There’s been a great deal of talk about the role of radiology in value-based care (and likely to be a lot more). But because there’s so much information out there, figuring out where we stand right now can be challenging.
In other words, are we headed in the right direction and, if so, what more should we be doing to get to the next stage in value-based care—the one where no one questions the value of radiology in healthcare.
Here are the top three ways radiology can add value right now.
- Making sure the right study is ordered and that the right protocol with the lowest feasible dose is used when performing the study. Bibb Allen of the Birmingham Radiological Group, points out that a lot of imaging care occurs before the patient gets to the hospital or imaging center. An imaging study begins when an ordering physician has a patient encounter and is considering imaging to help in diagnosis or treatment, he says, adding that 15% to 20% of the time, physicians are unsure about ordering an exam and needs to have a discussion with the radiologist. The radiologist needs to be available to take those calls.
- Monitoring radiation dose. Jef Williams, chief operating officer of Ascendian, says if ordering physicians are able to see that a patient is close to reaching a threshold of radiation they’re not comfortable with, they may be able to work with radiologists to find an alternative study type. Both patients and physicians would find tremendous value in reducing or eliminating unnecessary radiation, he says.
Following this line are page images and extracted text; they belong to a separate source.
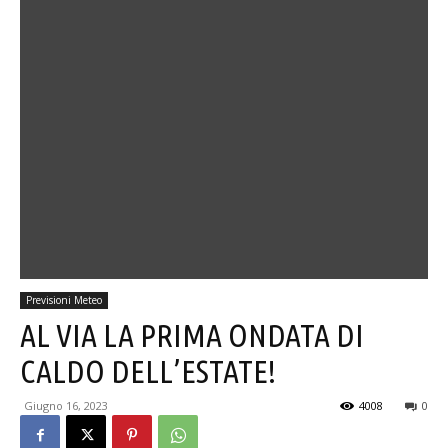
Previsioni Meteo
AL VIA LA PRIMA ONDATA DI
CALDO DELL’ESTATE!
Giugno 16, 2023
4008
0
- Using data to discover trends that improve care. Woojin Kim, assistant professor of radiology at the Perelman School of Medicine at the University of Pennsylvania, says in order to promote value-based care, radiology departments should be using data mining and analytics to evaluate whether or not patient outcomes have changed because of radiologist recommendations. However, he strongly believes those functions should extend beyond radiology systems. He relates that by combining radiology with other findings, Radiology Associates of Canton and hospitalists at Aultman Hospital reduced the average length of stay by three days for inpatients recommended for a CT-guided biopsy.
That data, sliced a different way, is the key to measuring the value of radiology itself and thus measuring radiology’s impact on value-based care. Dr. Richard Duszak, vice chair for health policy and practice in the radiology and imaging department at Emory University School of Medicine, says, it’s “a little bit scary for radiologists right now because we don’t have robust metrics of value in radiology.”
Dr. Zeke Silva, vice chairman of the ACR Commission on Economics, says both the Merit-Based Incentive Payment System (MIPS) and the Medicare Access and CHIP Reauthorization Act (MACRA) can play a role in solving that problem.
Silva reminds us that MIPS is made up of four performance categories: quality, clinical practice improvement activities, Meaningful Use, and resource use. He says that although radiology is well positioned when it comes to the first three, the last item is a sticking point. CMS is now using metrics based on episodes of care, and although radiology is usually involved in care episodes for conditions such as COPD, the radiologist may not be the physician to whom that Medicare beneficiary is attributed.
“The challenge for the ACR and radiology, therefore, is to establish quality resource-use metrics that are specific for imaging and less about the full episode of care,” says Silva. Now that sounds like a clear direction for radiology executives to follow for measuring radiology’s contribution to value-based care.